Sometimes honor is in the eye of the beholder. Consider the expression "honor among thieves." Perhaps there are profit centers surrounding torture. Certainly there are profit centers among thieves. Look at the political scandals in Washington, DC; look at the wagons circling. Perhaps the "honor" displayed by their associates concerning the culprits has as its profit center self preservation. No one shows "honor" by falling on one's sword any more. Delay, Delay, Delay, and the problem may go away, at least until after the next election.
The truth is that some people believe in torture. The reasons may vary, but, they believe it is useful.
As evidence, I offer the first two comments. The first cheerfully ignores the flood of stories about the US outsourcing torture and Sec. Rice's convoluted evasion about the issue. The second blames the "left leaning media" for talking about it. Hint: Fox and the Wash Times talked about it too.
Neither will discuss "honor", the topic under discussion, and how to honorably torture.
Honor is irrelevant for an Administration and electorate that do not belive in truth as a basis for governance. Honor is hardly an issue for a religious right which purports to believe in God, but forgets the Ten Commandments and is willing to kill for no reason but to exert power and political control at home. This is democracy - people were given a choice between a President who was a war veteran and one who idled his time at home under false pretexts. O tempora, O mores.

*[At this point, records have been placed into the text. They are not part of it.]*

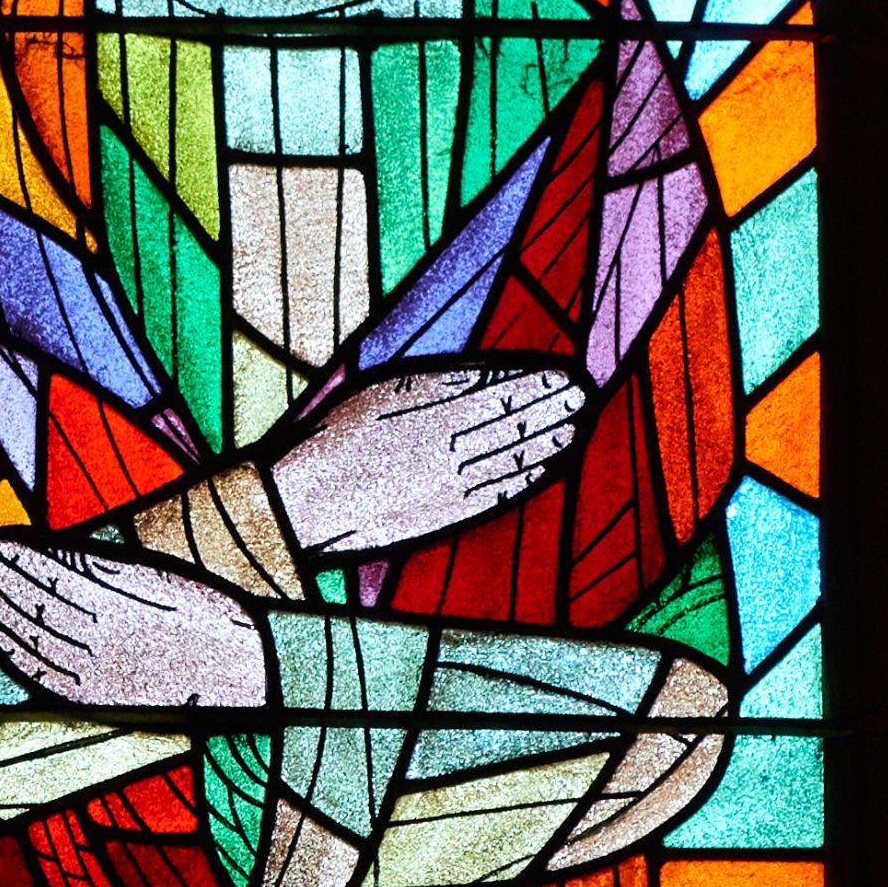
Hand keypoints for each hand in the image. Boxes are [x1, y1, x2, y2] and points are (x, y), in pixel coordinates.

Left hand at [0, 531, 267, 716]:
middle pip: (38, 607)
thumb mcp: (161, 581)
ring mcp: (97, 672)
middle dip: (2, 583)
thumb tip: (59, 552)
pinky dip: (19, 657)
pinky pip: (47, 678)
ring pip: (36, 640)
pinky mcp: (99, 698)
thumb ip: (107, 568)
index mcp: (121, 606)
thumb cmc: (207, 620)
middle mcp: (103, 640)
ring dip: (2, 615)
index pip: (52, 579)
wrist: (245, 678)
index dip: (17, 562)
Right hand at [269, 360, 585, 557]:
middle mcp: (448, 445)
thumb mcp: (382, 391)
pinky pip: (497, 492)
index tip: (565, 373)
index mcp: (430, 410)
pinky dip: (527, 477)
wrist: (305, 503)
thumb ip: (437, 383)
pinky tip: (547, 466)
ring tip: (574, 427)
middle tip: (582, 397)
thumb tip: (487, 376)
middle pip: (513, 423)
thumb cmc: (335, 437)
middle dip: (552, 409)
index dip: (537, 383)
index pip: (500, 392)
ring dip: (549, 441)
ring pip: (512, 457)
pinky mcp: (446, 513)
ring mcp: (450, 482)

I think this series of comments shows how the torture debate continues to be "out of stasis," in the sense that, the two sides are arguing past each other.
Horton's post seems to me to be an argument that some of our leaders and soldiers, and some people acting as agents of our government, have behaved towards detained persons dishonorably. Horton calls those actions torture, and defines honor by drawing on the decision of the Judicial Committee of the British House of Lords, and on the thoughts of a leading military ethicist who recently, apparently, committed suicide.

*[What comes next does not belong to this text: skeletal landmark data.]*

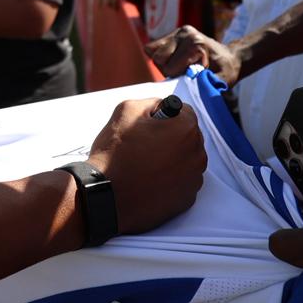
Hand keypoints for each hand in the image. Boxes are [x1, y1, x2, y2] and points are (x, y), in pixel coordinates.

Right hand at [85, 98, 206, 234]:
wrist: (105, 196)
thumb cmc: (115, 154)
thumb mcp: (126, 110)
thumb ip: (152, 102)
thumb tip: (163, 108)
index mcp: (186, 130)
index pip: (185, 113)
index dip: (165, 116)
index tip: (150, 126)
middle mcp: (197, 155)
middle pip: (188, 137)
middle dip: (171, 137)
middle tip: (145, 145)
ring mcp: (193, 180)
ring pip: (187, 159)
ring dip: (172, 158)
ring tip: (145, 164)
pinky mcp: (186, 200)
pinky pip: (183, 181)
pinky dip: (171, 179)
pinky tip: (150, 180)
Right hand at [145, 26, 239, 83]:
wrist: (230, 57)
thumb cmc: (226, 71)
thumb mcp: (221, 80)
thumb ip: (206, 85)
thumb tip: (190, 91)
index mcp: (196, 44)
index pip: (170, 68)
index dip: (178, 78)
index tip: (192, 76)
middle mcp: (185, 34)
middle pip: (158, 59)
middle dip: (168, 70)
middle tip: (183, 73)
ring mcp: (178, 31)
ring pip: (153, 52)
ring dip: (163, 63)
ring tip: (178, 67)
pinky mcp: (173, 33)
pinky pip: (153, 47)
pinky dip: (160, 57)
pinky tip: (173, 61)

A Christian Prophet does not directly respond to that argument from Horton. He does not say, for example, "None of the evidence I've seen so far makes me concerned about whether our soldiers and agents are behaving honorably. Everything I've seen seems honorable."
Instead, he sidesteps the substance of the argument by re-defining terms, saying that the behavior that Horton is referring to does not fit the definition of "torture." And by insinuating that reports of any such behavior coming close to fitting into the definition "torture" were made up by the liberal media and lefties.
Eric responds by calling A Christian Prophet an ignoramus because of the insinuation that the reports of the behavior were biased or false.
Like Eric, I liked the original post a lot. It resonates with me. But that's because I agree with it.
But I agree so strongly, and I believe the real issue to be so important, that I don't want to sweep aside a comment like A Christian Prophet's as ignorant. Instead, I want to realign the debate. Okay, so we don't call it torture; whatever we call it, given what we know about what happened -- e.g., the pictures and testimony coming out of Abu Ghraib -- is that the sort of behavior we want our government to engage in? Is that honorable behavior? If you think so, why? Why, for example, don't the arguments presented in the British decision persuade A Christian Prophet?
"Honor" is a little bit like "kosher," and ancient Jewish law says you eat the pig if your life's at stake, not to mention that a little bit of pig in the soup (2%) is just fine. That said, "no pig" is the law and so should be "no torture."